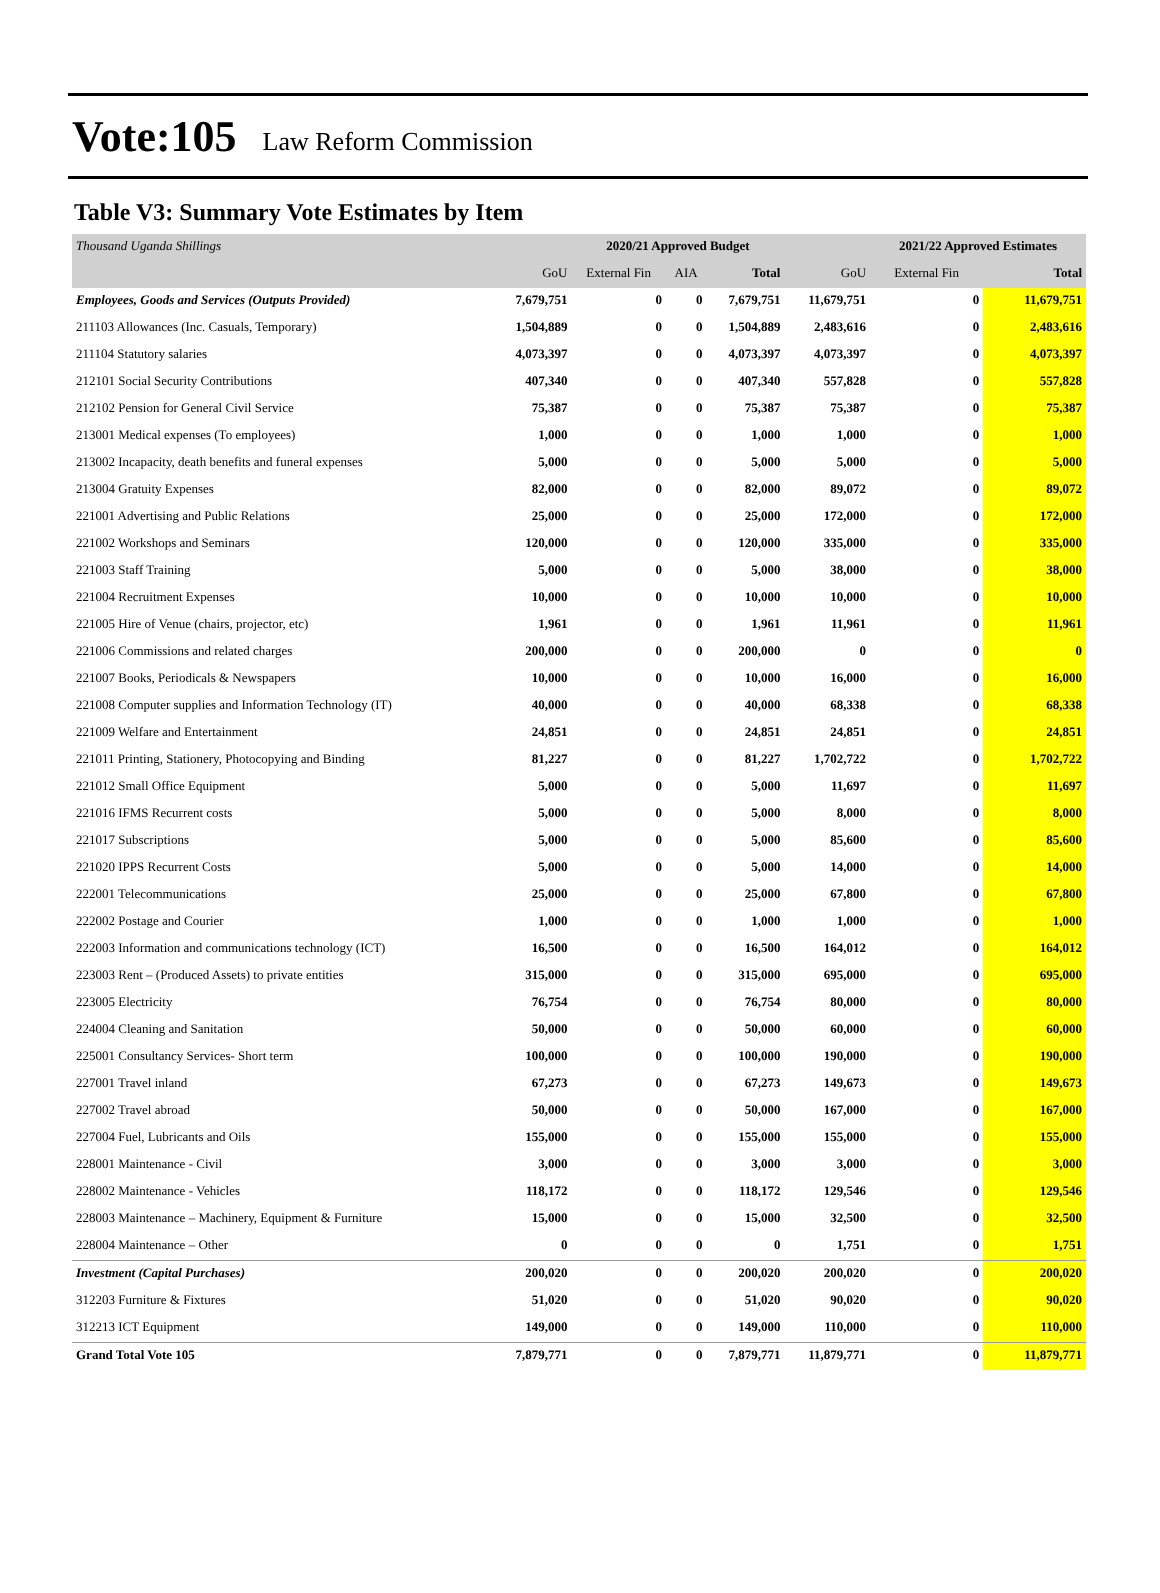Vote:105 Law Reform Commission
Table V3: Summary Vote Estimates by Item
| Thousand Uganda Shillings | | 2020/21 Approved Budget | | | | 2021/22 Approved Estimates | |
| | GoU | External Fin | AIA | Total | GoU | External Fin | Total |
| Employees, Goods and Services (Outputs Provided) | 7,679,751 | 0 | 0 | 7,679,751 | 11,679,751 | 0 | 11,679,751 |
| 211103 Allowances (Inc. Casuals, Temporary) | 1,504,889 | 0 | 0 | 1,504,889 | 2,483,616 | 0 | 2,483,616 |
| 211104 Statutory salaries | 4,073,397 | 0 | 0 | 4,073,397 | 4,073,397 | 0 | 4,073,397 |
| 212101 Social Security Contributions | 407,340 | 0 | 0 | 407,340 | 557,828 | 0 | 557,828 |
| 212102 Pension for General Civil Service | 75,387 | 0 | 0 | 75,387 | 75,387 | 0 | 75,387 |
| 213001 Medical expenses (To employees) | 1,000 | 0 | 0 | 1,000 | 1,000 | 0 | 1,000 |
| 213002 Incapacity, death benefits and funeral expenses | 5,000 | 0 | 0 | 5,000 | 5,000 | 0 | 5,000 |
| 213004 Gratuity Expenses | 82,000 | 0 | 0 | 82,000 | 89,072 | 0 | 89,072 |
| 221001 Advertising and Public Relations | 25,000 | 0 | 0 | 25,000 | 172,000 | 0 | 172,000 |
| 221002 Workshops and Seminars | 120,000 | 0 | 0 | 120,000 | 335,000 | 0 | 335,000 |
| 221003 Staff Training | 5,000 | 0 | 0 | 5,000 | 38,000 | 0 | 38,000 |
| 221004 Recruitment Expenses | 10,000 | 0 | 0 | 10,000 | 10,000 | 0 | 10,000 |
| 221005 Hire of Venue (chairs, projector, etc) | 1,961 | 0 | 0 | 1,961 | 11,961 | 0 | 11,961 |
| 221006 Commissions and related charges | 200,000 | 0 | 0 | 200,000 | 0 | 0 | 0 |
| 221007 Books, Periodicals & Newspapers | 10,000 | 0 | 0 | 10,000 | 16,000 | 0 | 16,000 |
| 221008 Computer supplies and Information Technology (IT) | 40,000 | 0 | 0 | 40,000 | 68,338 | 0 | 68,338 |
| 221009 Welfare and Entertainment | 24,851 | 0 | 0 | 24,851 | 24,851 | 0 | 24,851 |
| 221011 Printing, Stationery, Photocopying and Binding | 81,227 | 0 | 0 | 81,227 | 1,702,722 | 0 | 1,702,722 |
| 221012 Small Office Equipment | 5,000 | 0 | 0 | 5,000 | 11,697 | 0 | 11,697 |
| 221016 IFMS Recurrent costs | 5,000 | 0 | 0 | 5,000 | 8,000 | 0 | 8,000 |
| 221017 Subscriptions | 5,000 | 0 | 0 | 5,000 | 85,600 | 0 | 85,600 |
| 221020 IPPS Recurrent Costs | 5,000 | 0 | 0 | 5,000 | 14,000 | 0 | 14,000 |
| 222001 Telecommunications | 25,000 | 0 | 0 | 25,000 | 67,800 | 0 | 67,800 |
| 222002 Postage and Courier | 1,000 | 0 | 0 | 1,000 | 1,000 | 0 | 1,000 |
| 222003 Information and communications technology (ICT) | 16,500 | 0 | 0 | 16,500 | 164,012 | 0 | 164,012 |
| 223003 Rent – (Produced Assets) to private entities | 315,000 | 0 | 0 | 315,000 | 695,000 | 0 | 695,000 |
| 223005 Electricity | 76,754 | 0 | 0 | 76,754 | 80,000 | 0 | 80,000 |
| 224004 Cleaning and Sanitation | 50,000 | 0 | 0 | 50,000 | 60,000 | 0 | 60,000 |
| 225001 Consultancy Services- Short term | 100,000 | 0 | 0 | 100,000 | 190,000 | 0 | 190,000 |
| 227001 Travel inland | 67,273 | 0 | 0 | 67,273 | 149,673 | 0 | 149,673 |
| 227002 Travel abroad | 50,000 | 0 | 0 | 50,000 | 167,000 | 0 | 167,000 |
| 227004 Fuel, Lubricants and Oils | 155,000 | 0 | 0 | 155,000 | 155,000 | 0 | 155,000 |
| 228001 Maintenance - Civil | 3,000 | 0 | 0 | 3,000 | 3,000 | 0 | 3,000 |
| 228002 Maintenance - Vehicles | 118,172 | 0 | 0 | 118,172 | 129,546 | 0 | 129,546 |
| 228003 Maintenance – Machinery, Equipment & Furniture | 15,000 | 0 | 0 | 15,000 | 32,500 | 0 | 32,500 |
| 228004 Maintenance – Other | 0 | 0 | 0 | 0 | 1,751 | 0 | 1,751 |
| Investment (Capital Purchases) | 200,020 | 0 | 0 | 200,020 | 200,020 | 0 | 200,020 |
| 312203 Furniture & Fixtures | 51,020 | 0 | 0 | 51,020 | 90,020 | 0 | 90,020 |
| 312213 ICT Equipment | 149,000 | 0 | 0 | 149,000 | 110,000 | 0 | 110,000 |
| Grand Total Vote 105 | 7,879,771 | 0 | 0 | 7,879,771 | 11,879,771 | 0 | 11,879,771 |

# Task instructions:
Retype exactly, and only, the lines above from the one where "8,000 | 0 | 8,000 |" occurs up to and including the one where "190,000 | 0 | 190,000 |" occurs.

# Response for this exercise:
| 221016 IFMS Recurrent costs | 5,000 | 0 | 0 | 5,000 | 8,000 | 0 | 8,000 |
| 221017 Subscriptions | 5,000 | 0 | 0 | 5,000 | 85,600 | 0 | 85,600 |
| 221020 IPPS Recurrent Costs | 5,000 | 0 | 0 | 5,000 | 14,000 | 0 | 14,000 |
| 222001 Telecommunications | 25,000 | 0 | 0 | 25,000 | 67,800 | 0 | 67,800 |
| 222002 Postage and Courier | 1,000 | 0 | 0 | 1,000 | 1,000 | 0 | 1,000 |
| 222003 Information and communications technology (ICT) | 16,500 | 0 | 0 | 16,500 | 164,012 | 0 | 164,012 |
| 223003 Rent – (Produced Assets) to private entities | 315,000 | 0 | 0 | 315,000 | 695,000 | 0 | 695,000 |
| 223005 Electricity | 76,754 | 0 | 0 | 76,754 | 80,000 | 0 | 80,000 |
| 224004 Cleaning and Sanitation | 50,000 | 0 | 0 | 50,000 | 60,000 | 0 | 60,000 |
| 225001 Consultancy Services- Short term | 100,000 | 0 | 0 | 100,000 | 190,000 | 0 | 190,000 |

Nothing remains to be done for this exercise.